First, DDR costs a lot of money. I’d say 4GB probably costs $10-15 from a manufacturer, in bulk. That’s 20% of the cost of the pi right there. Traditionally, they’ve been trying to stick to the $35 price. Clearly, that’s not going to work. with 4GB, since they need to buy a NIC, CPU, GPIO controller, USB controller, license codecs and all the other little components that nickle and dime you. Then they have to add on some manufacturing costs to get it all assembled, after the PCB’s been cut. All that gets up there and they want to have a bit of profit at the end, so that’s why they’ve been so hard to come by.
Additionally, there’s power requirements. LPDDR4 is super efficient, but every time you crank up the requirements, it will draw more power. Traditionally, you had a very strict power requirement of 2.4A with the Pi due to the microusb port. With the Type C port, I’m sure we’ll see a higher power limit, but not by much. maybe 3A. Trying to fit all that stuff into a power budget of 2.4A was difficult, so cutting back on RAM was a great way to help that.
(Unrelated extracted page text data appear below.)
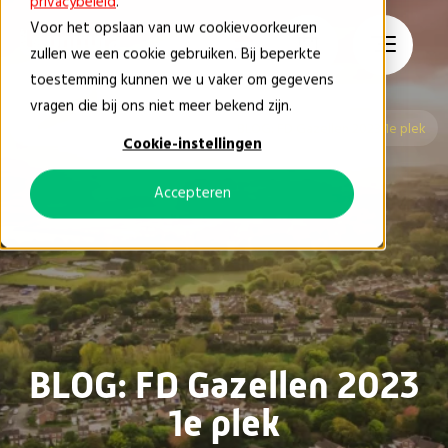
privacybeleid
.
Voor het opslaan van uw cookievoorkeuren
NL
zullen we een cookie gebruiken. Bij beperkte
toestemming kunnen we u vaker om gegevens
vragen die bij ons niet meer bekend zijn.
Blog & Nieuws
Nieuws
BLOG: FD Gazellen 2023 1e plek
Cookie-instellingen
Accepteren
BLOG: FD Gazellen 2023
1e plek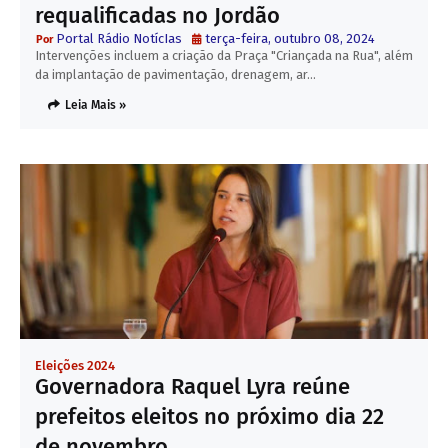
requalificadas no Jordão
Portal Rádio NotícIas
terça-feira, outubro 08, 2024
Intervenções incluem a criação da Praça "Criançada na Rua", além
da implantação de pavimentação, drenagem, ar…
Leia Mais »
Eleições 2024
Governadora Raquel Lyra reúne
prefeitos eleitos no próximo dia 22
de novembro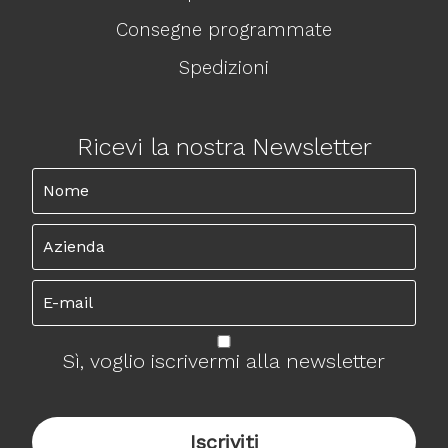
Consegne programmate
Spedizioni
Ricevi la nostra Newsletter
Sì, voglio iscrivermi alla newsletter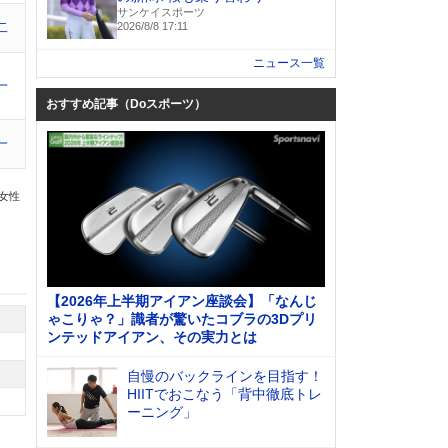
サンケイスポーツ
二
2026/8/8 17:11
ニュース一覧
一
おすすめ記事（Doスポーツ）
一
の女性
【2026年上半期アイアン座談会】「なんじ
ゃこりゃ？」識者が驚いたコブラの3Dプリ
ンテッドアイアン、その実力とは
自慢のバックラインを目指す！
HIITでおこなう「背中徹底トレ
ーニング」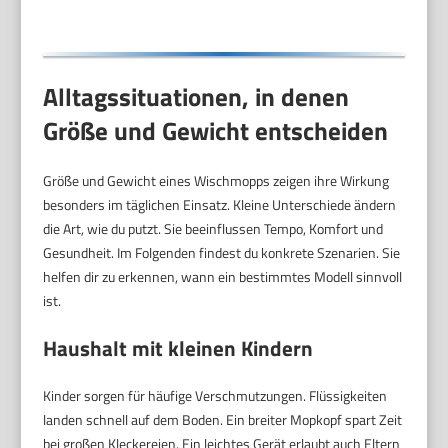
Alltagssituationen, in denen
Größe und Gewicht entscheiden
Größe und Gewicht eines Wischmopps zeigen ihre Wirkung
besonders im täglichen Einsatz. Kleine Unterschiede ändern
die Art, wie du putzt. Sie beeinflussen Tempo, Komfort und
Gesundheit. Im Folgenden findest du konkrete Szenarien. Sie
helfen dir zu erkennen, wann ein bestimmtes Modell sinnvoll
ist.
Haushalt mit kleinen Kindern
Kinder sorgen für häufige Verschmutzungen. Flüssigkeiten
landen schnell auf dem Boden. Ein breiter Mopkopf spart Zeit
bei großen Kleckereien. Ein leichtes Gerät erlaubt auch Eltern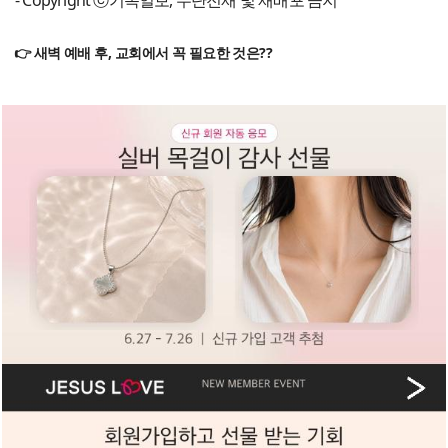
- Copyright ⓒ기독일보, 무단전재 및 재배포 금지
👉 새벽 예배 후, 교회에서 꼭 필요한 것은??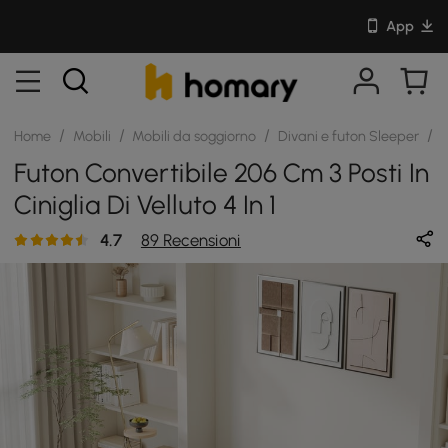
App
/
/
/
/
Home
Mobili
Mobili da soggiorno
Divani e futon Sleeper
S
Futon Convertibile 206 Cm 3 Posti In
Ciniglia Di Velluto 4 In 1
4.7
89 Recensioni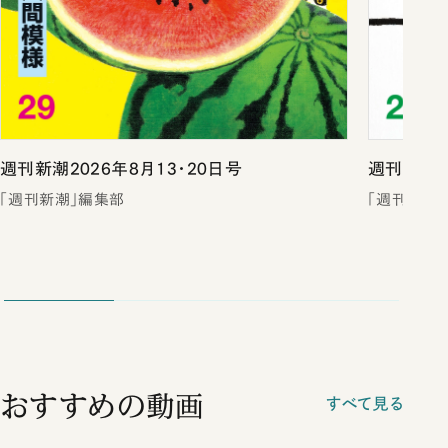
週刊新潮2026年8月13・20日号
週刊新潮2
「週刊新潮」編集部
「週刊新潮
おすすめの動画
すべて見る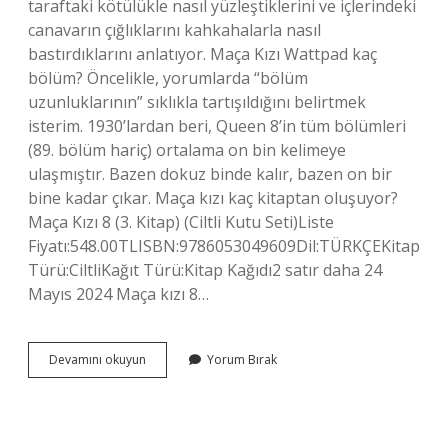
taraftaki kötülükle nasıl yüzleştiklerini ve içlerindeki
canavarın çığlıklarını kahkahalarla nasıl
bastırdıklarını anlatıyor. Maça Kızı Wattpad kaç
bölüm? Öncelikle, yorumlarda “bölüm
uzunluklarının” sıklıkla tartışıldığını belirtmek
isterim. 1930’lardan beri, Queen 8’in tüm bölümleri
(89. bölüm hariç) ortalama on bin kelimeye
ulaşmıştır. Bazen dokuz binde kalır, bazen on bir
bine kadar çıkar. Maça kızı kaç kitaptan oluşuyor?
Maça Kızı 8 (3. Kitap) (Ciltli Kutu Seti)Liste
Fiyatı:548.00TLISBN:9786053049609Dil:TÜRKÇEKitap
Türü:CiltliKağıt Türü:Kitap Kağıdı2 satır daha 24
Mayıs 2024 Maça kızı 8…
Maça
Devamını okuyun
Yorum Bırak
Kızı
Wattpad
Kitabı
Mı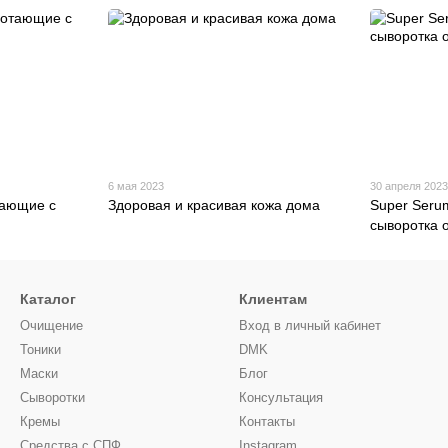
6 мая 2023
30 апреля 202
тающие с
Здоровая и красивая кожа дома
Super Seru
сыворотка 
Каталог
Клиентам
Очищение
Вход в личный кабинет
Тоники
DMK
Маски
Блог
Сыворотки
Консультация
Кремы
Контакты
Средства с СПФ
Instagram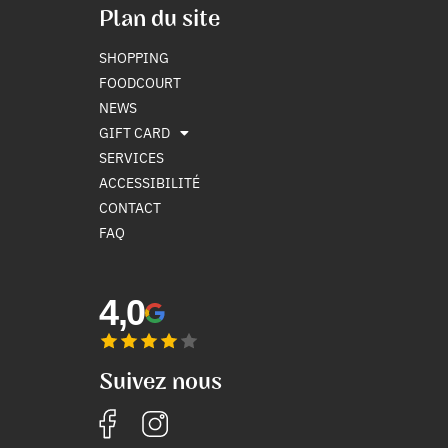
Plan du site
SHOPPING
FOODCOURT
NEWS
GIFT CARD
SERVICES
ACCESSIBILITÉ
CONTACT
FAQ
4,0
Suivez nous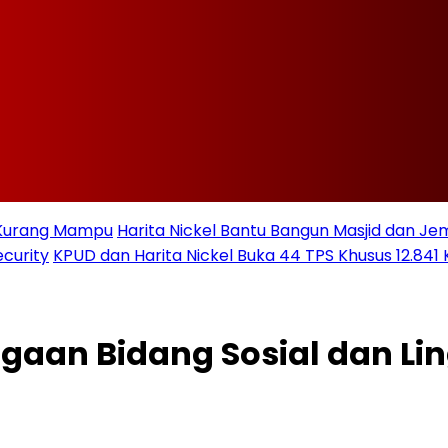
t Kurang Mampu
Harita Nickel Bantu Bangun Masjid dan Jem
curity
KPUD dan Harita Nickel Buka 44 TPS Khusus 12.841 
rgaan Bidang Sosial dan L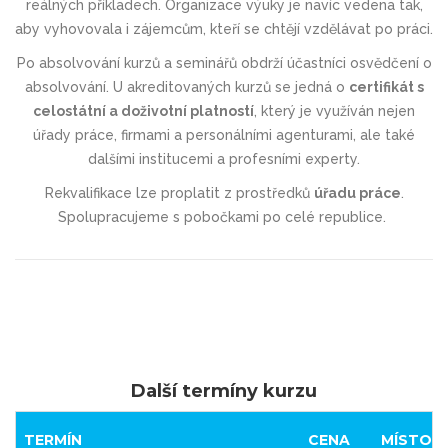
reálných příkladech. Organizace výuky je navíc vedena tak,
aby vyhovovala i zájemcům, kteří se chtějí vzdělávat po práci.
Po absolvování kurzů a seminářů obdrží účastníci osvědčení o
absolvování. U akreditovaných kurzů se jedná o
certifikát s
celostátní a doživotní platností
, který je využíván nejen
úřady práce, firmami a personálními agenturami, ale také
dalšími institucemi a profesními experty.
Rekvalifikace lze proplatit z prostředků
úřadu práce
.
Spolupracujeme s pobočkami po celé republice.
Další termíny kurzu
TERMÍN
CENA
MÍSTO K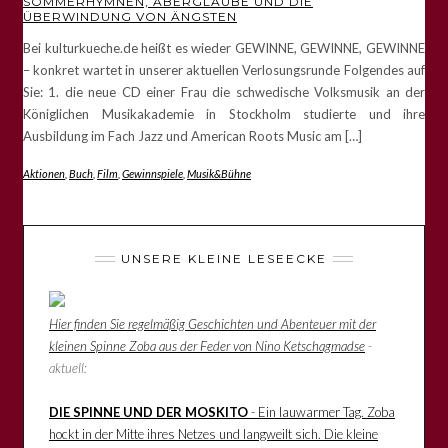
SOMMERHYMNEN, ABERGLAUBE UND DIE
ÜBERWINDUNG VON ÄNGSTEN
Bei kulturkueche.de heißt es wieder GEWINNE, GEWINNE, GEWINNE
– konkret wartet in unserer aktuellen Verlosungsrunde Folgendes auf
Sie: 1. die neue CD einer Frau die schwedische Volksmusik an der
Königlichen Musikakademie in Stockholm studierte und ihre
Ausbildung im Fach Jazz und American Roots Music am […]
Aktionen
,
Buch
,
Film
,
Gewinnspiele
,
Musik&Bühne
UNSERE KLEINE LESEECKE
Hier finden Sie regelmäßig Geschichten und Abenteuer mit der
kleinen Spinne Zoba aus der Feder von Nino Ketschagmadse
-
aktuell:
DIE SPINNE UND DER MOSKITO
- Ein lauwarmer Tag. Zoba
hockt in der Mitte ihres Netzes und langweilt sich. Die kleine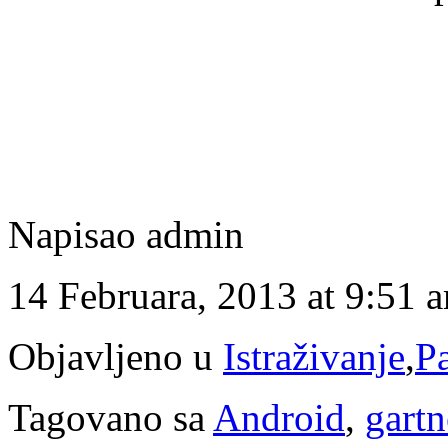
Napisao admin
14 Februara, 2013 at 9:51 
Objavljeno u
Istraživanje
,
Pa
Tagovano sa
Android
,
gartn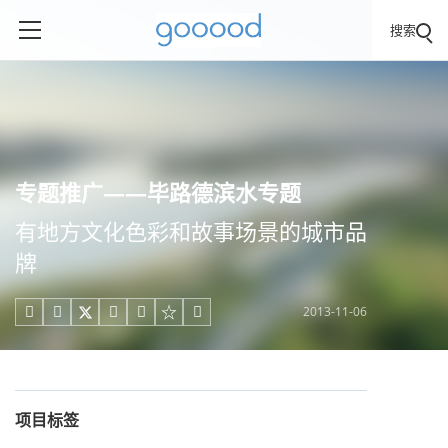
搜索
专题推广——毕路德滨水专题
有地方文化色彩和故事场景的城市品
牌
2013-11-06





项目标签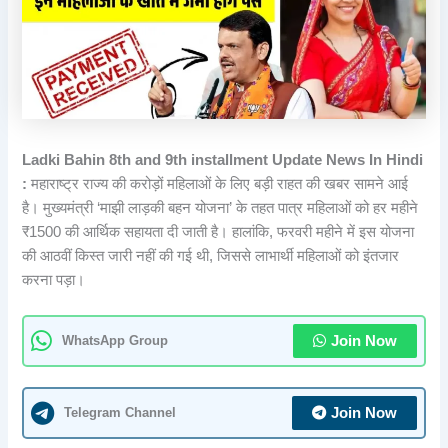
Ladki Bahin 8th and 9th installment Update News In Hindi
:
महाराष्ट्र राज्य की करोड़ों महिलाओं के लिए बड़ी राहत की खबर सामने आई
है। मुख्यमंत्री ‘माझी लाड़की बहन योजना’ के तहत पात्र महिलाओं को हर महीने
₹1500 की आर्थिक सहायता दी जाती है। हालांकि, फरवरी महीने में इस योजना
की आठवीं किस्त जारी नहीं की गई थी, जिससे लाभार्थी महिलाओं को इंतजार
करना पड़ा।
WhatsApp Group
Join Now
Telegram Channel
Join Now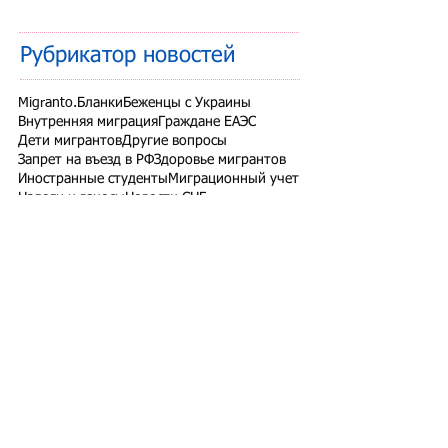
Рубрикатор новостей
Migranto.Бланки
Беженцы с Украины
Внутренняя миграция
Граждане ЕАЭС
Дети мигрантов
Другие вопросы
Запрет на въезд в РФ
Здоровье мигрантов
Иностранные студенты
Миграционный учет
Налоги и взносы
Новости СНГ
Организованный набор
Патент на работу
Проверки ФМС России
РВП ВНЖ гражданство РФ
Работодатели для трудовых мигрантов
Работодатель-физлицо
Разрешение на работу
Реестр контролируемых лиц
СВО
Экзамены для мигрантов
Подпишитесь на рассылку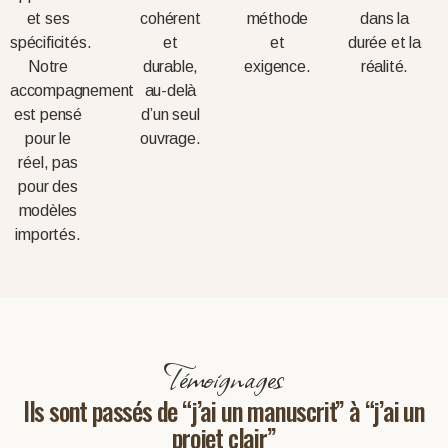
et ses
cohérent
méthode
dans la
spécificités.
et
et
durée et la
Notre
durable,
exigence.
réalité.
accompagnement
au-delà
est pensé
d’un seul
pour le
ouvrage.
réel, pas
pour des
modèles
importés.
Témoignages
Ils sont passés de “j’ai un manuscrit” à “j’ai un
projet clair”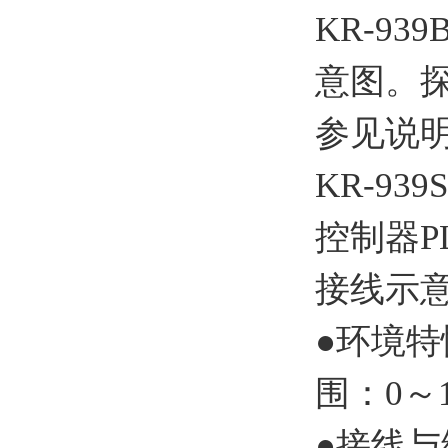
KR-9
意图。
参见说明
KR-9
控制器P
接线示
●环境特
围：0～
●接线与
That and not many people really need more than 1GB. I mean, hell, I’ve got a Pi 3 running a Java program, on a full graphical environment in my car (for tuning and whatnot) that works just fine with 1GB. Definitely uses ~650-750MB of ram, but 4GB isn’t needed.
Keeping my eye on this;
For me this is the desired use case for ARM, purpose built images that do a job. Not a Linux box treated like an x86 build.
Yeah, I can see both sides. ARM is showing promise for low-powered laptops, but we’ll see what happens.
I would absolutely get an ARM laptop as soon as a decent OEM decides to make them. I’ve seen a few Pinebooks in review and… well… they aren’t very durable. If they can figure out how to give them a better cooling solution and give the cases more rigidity then I might go for it but right now I don’t know if I would get one even for $100.
Pinebook is not Pinebook Pro.
Pinebook Pro is supposed to be much better.
They’re addressing the cooling and rigidity issue.
They’re also going to be addressing the crappy mouse, keyboard and display. I think it’s getting 1080p ips.
We have a pinebook thread, a pine employee was commenting in that thread. Might be worth checking out.
There are ARM Chromebooks some can have Linux installs, others via chroot/crouton and Linux container is a standard feature with plain Jane ChromeOS via Crostini.